§ TAREAS PENDIENTES:
A: Devuelve literalmente el fragmento de la entrevista con José Ignacio Nicolás Correa que empieza en las palabras "Bienvenido a Sector" y termina después de "el mundo asociativo.".
B: Prosigue la entrevista con José Ignacio Nicolás Correa a partir del punto en que se detiene.

§ TEXTO PROPORCIONADO:
════════

Bienvenido a Sector Ejecutivo, revista de Economía y Empresas / España, Nº 224 Septiembre de 2017

José Ignacio Nicolás Correa, presidente y consejero delegado del Grupo Nicolás Correa

José Luis Guerrero

“Mi inquietud es seguir trabajando en la empresa, que ha sufrido mucho. Tengo puestas en este objetivo todas mis esperanzas y mis ilusiones. Mi motivación personal está muy ligada al relanzamiento de la empresa y que ésta vuelva a estar en el lugar que estuvo hace unos años”. Quien así se expresa es José Ignacio Nicolás Correa, presidente del Grupo Nicolás Correa). Su padre le explicó que el mercado era el mundo, de ahí que exporte más del 80% de su producción. Ha dedicado toda su vida al mundo empresarial, aunque su trayectoria profesional siempre ha estado ligada a su empresa familiar, ha sabido compaginar esta labor ocupando otros puestos relacionados con el mundo asociativo.

En Burgos tienen ustedes la sede matriz, pero el grueso de su maquinaria se exporta a países como Alemania, China, Gran Bretaña, Estados Unidos, Canadá…. En la actualidad, la impresión es que si no se exporta no se es nadie.

════════

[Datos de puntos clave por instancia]
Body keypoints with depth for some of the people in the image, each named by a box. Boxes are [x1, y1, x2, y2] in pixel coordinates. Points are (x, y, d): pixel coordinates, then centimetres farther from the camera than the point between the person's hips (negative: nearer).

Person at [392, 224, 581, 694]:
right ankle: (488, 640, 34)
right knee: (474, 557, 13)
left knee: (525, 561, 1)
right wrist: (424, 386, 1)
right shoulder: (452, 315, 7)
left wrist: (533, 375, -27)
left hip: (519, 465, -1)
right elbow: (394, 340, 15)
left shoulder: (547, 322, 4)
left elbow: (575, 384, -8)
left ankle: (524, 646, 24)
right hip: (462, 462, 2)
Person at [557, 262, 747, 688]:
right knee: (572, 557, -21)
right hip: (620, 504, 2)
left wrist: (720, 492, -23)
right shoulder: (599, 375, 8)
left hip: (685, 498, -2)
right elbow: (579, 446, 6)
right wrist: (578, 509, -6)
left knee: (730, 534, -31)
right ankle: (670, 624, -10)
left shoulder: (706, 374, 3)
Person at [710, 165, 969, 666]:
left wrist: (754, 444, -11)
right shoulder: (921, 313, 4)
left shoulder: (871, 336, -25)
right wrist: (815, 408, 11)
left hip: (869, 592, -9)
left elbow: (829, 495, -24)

════════

§ RESPUESTAS EN ORDEN:
A:
Bienvenido a Sector Ejecutivo, revista de Economía y Empresas / España, Nº 224 Septiembre de 2017

José Ignacio Nicolás Correa, presidente y consejero delegado del Grupo Nicolás Correa

José Luis Guerrero

“Mi inquietud es seguir trabajando en la empresa, que ha sufrido mucho. Tengo puestas en este objetivo todas mis esperanzas y mis ilusiones. Mi motivación personal está muy ligada al relanzamiento de la empresa y que ésta vuelva a estar en el lugar que estuvo hace unos años”. Quien así se expresa es José Ignacio Nicolás Correa, presidente del Grupo Nicolás Correa). Su padre le explicó que el mercado era el mundo, de ahí que exporte más del 80% de su producción. Ha dedicado toda su vida al mundo empresarial, aunque su trayectoria profesional siempre ha estado ligada a su empresa familiar, ha sabido compaginar esta labor ocupando otros puestos relacionados con el mundo asociativo.

B:
Nosotros no hubiéramos sido nadie si no hubiéramos exportado, incluso cuando en España se podía vender bien, momentos en los que el mercado español ha tirado fuerte. Siempre hemos considerado aquello que decía mi padre, que el mercado era el mundo. Hemos exportado siempre. Ahora el problema es que el mercado español ha desaparecido. Cuando nos preguntaban cuál era nuestro porcentaje de exportación, era superior al 80%, incluso hemos llegado a superar el 90%. En España en estos últimos años no hemos vendido prácticamente nada. Siempre hemos estado muy enfocados en la exportación.

La fusión con el Grupo Anayak que se hizo efectiva en enero de 2006, ¿qué supuso para ustedes?
Supuso el tener una planta más de fabricación; es decir, aumentar nuestra capacidad de producción y complementar nuestra gama, porque ellos, siendo en cierta forma competidores, hacían un tipo de fresadoras que se complementaban bien con las nuestras y por lo tanto ampliábamos nuestra gama y en algunos mercados ellos estaban más introducidos que nosotros, con lo cual eso nos ayudaba a penetrar mejor en esos mercados. Por estas tres razones decidimos acudir a la absorción de este competidor. Con esa decisión incrementamos bastante nuestra dimensión y dimos un paso positivo.